* [SUPPLIED TEXT]:
——————————
Statistical analysis
Statistical analysis was implemented by using SPSS 22.0 software package. Chi-square test was used to analyze the relationships between the kin17 protein expression and the clinicopathological features, and a P value of <0.05 was considered statistically significant. Kaplan-Meier univariate survival analysis was performed, along with Log-rank test. A Cox proportional hazards model was used for multivariate survival analysis of CRC, a P value of <0.05 was considered statistically significant. The follow-up ended on November 17, 2013. The follow-up period lasted 3−84 months (mean: 47 months).
Results
Expression of kin17 in CRC tissue and paracancerous normal tissue
The kin17 protein was mainly expressed in the nucleus in the paracancerous tissue but mainly in the cytoplasm and nucleus in the cancer tissues (Figure 1). The number of patients with high kin17 protein expression was 76 in cancer tissue and 20 in paracancerous tissue (49.6% vs. 14.8%, P<0.01). Thus, the kin17 protein expression significantly differed between cancer tissue and paracancerous tissue (P<0.0001) (Table 1).
——————————
Records drawn from a collection
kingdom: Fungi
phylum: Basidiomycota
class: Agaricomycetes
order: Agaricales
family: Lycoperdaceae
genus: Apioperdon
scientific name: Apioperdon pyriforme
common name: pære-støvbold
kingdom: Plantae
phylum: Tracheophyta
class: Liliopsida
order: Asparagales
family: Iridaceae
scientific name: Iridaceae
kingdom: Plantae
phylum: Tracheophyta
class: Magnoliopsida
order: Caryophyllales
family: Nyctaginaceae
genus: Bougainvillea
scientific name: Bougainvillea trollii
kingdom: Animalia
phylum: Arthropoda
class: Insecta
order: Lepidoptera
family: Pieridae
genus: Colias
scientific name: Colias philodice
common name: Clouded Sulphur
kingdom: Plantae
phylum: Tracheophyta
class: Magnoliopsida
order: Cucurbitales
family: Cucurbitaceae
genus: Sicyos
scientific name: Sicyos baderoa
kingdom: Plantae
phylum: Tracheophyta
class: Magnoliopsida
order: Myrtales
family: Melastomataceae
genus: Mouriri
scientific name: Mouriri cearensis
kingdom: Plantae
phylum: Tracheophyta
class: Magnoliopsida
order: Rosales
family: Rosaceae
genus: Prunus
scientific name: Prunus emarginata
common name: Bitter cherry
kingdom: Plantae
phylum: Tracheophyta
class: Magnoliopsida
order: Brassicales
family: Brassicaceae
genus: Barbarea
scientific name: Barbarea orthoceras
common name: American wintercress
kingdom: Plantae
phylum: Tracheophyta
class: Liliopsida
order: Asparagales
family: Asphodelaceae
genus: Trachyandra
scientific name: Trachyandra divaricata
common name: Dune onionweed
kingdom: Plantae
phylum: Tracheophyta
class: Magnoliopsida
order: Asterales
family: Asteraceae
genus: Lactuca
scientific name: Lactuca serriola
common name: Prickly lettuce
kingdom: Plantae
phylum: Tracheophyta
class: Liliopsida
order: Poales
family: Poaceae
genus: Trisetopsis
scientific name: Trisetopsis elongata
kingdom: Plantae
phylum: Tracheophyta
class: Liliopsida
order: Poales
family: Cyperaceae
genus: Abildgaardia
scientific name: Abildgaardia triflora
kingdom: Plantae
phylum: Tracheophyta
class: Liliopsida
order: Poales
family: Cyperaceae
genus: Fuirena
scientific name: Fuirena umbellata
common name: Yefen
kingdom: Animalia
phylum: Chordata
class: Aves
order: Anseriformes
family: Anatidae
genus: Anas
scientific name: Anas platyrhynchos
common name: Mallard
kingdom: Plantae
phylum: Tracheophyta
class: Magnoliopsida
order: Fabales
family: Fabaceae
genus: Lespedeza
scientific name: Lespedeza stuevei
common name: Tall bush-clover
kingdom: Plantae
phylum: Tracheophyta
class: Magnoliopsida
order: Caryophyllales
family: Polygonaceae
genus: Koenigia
——————————
* [ACTIVITY A]:
Answer these questions from the passage on kin17 expression in colorectal cancer:
(i) Which software package was used for the statistical analysis?
(ii) On what date did the follow-up end?
(iii) How many patients showed high kin17 protein expression in cancer tissue?
* [ACTIVITY B]:
Continue the passage on kin17 expression in colorectal cancer, picking up after its final sentence.
The rows play no part in this exercise.

* [RESULT A]:
(i) SPSS 22.0
(ii) November 17, 2013
(iii) 76

* [RESULT B]:
Full table
Relationships of kin17 protein expression with different clinicopathological parameters in CRC patients
High kin17 protein expression was detected in 9 of 20 cases in T1 + T2 group and in 60 cases in T3 + T4 group (31% vs. 60.6%, P<0.05). High kin17 protein expression was detected in 6 patients without lymph node metastasis and 63 patients with lymph node metastasis (9.7% vs. 100%, P<0.01); also, kin17 protein were highly expressed in 63 patients without distant metastasis and in 13 patients with distant metastasis (52.9% vs. 81.25%, P<0.05). Finally, kin17 protein expression showed no significant difference in term of age (P=0.602), gender (P=0.484), and gross pathology (P=0.068) (all P>0.05) (Table 2).
Full table
Results of univariate and multivariate analyses
To further determine the significance of kin17 in CRC, 13 variables including gender, age, tumor invasion depth, lymph node metastasis and distant metastasis, clinical stage, histological grade, vascular invasion, neural invasion, gross pathological type, kin17 protein expression, CEA, and CA199 were analyzed in the univariate analysis and Kaplan-Meier survival analysis, the results showed that kin17 protein expression was a prognostic factor for CRC (P<0.001) (Figure 2).
Multivariate Cox regression analysis showed that age, kin17 protein expression, CEA, lymph node metastasis, and distant metastasis were independent prognostic factors for CRC (Table 3).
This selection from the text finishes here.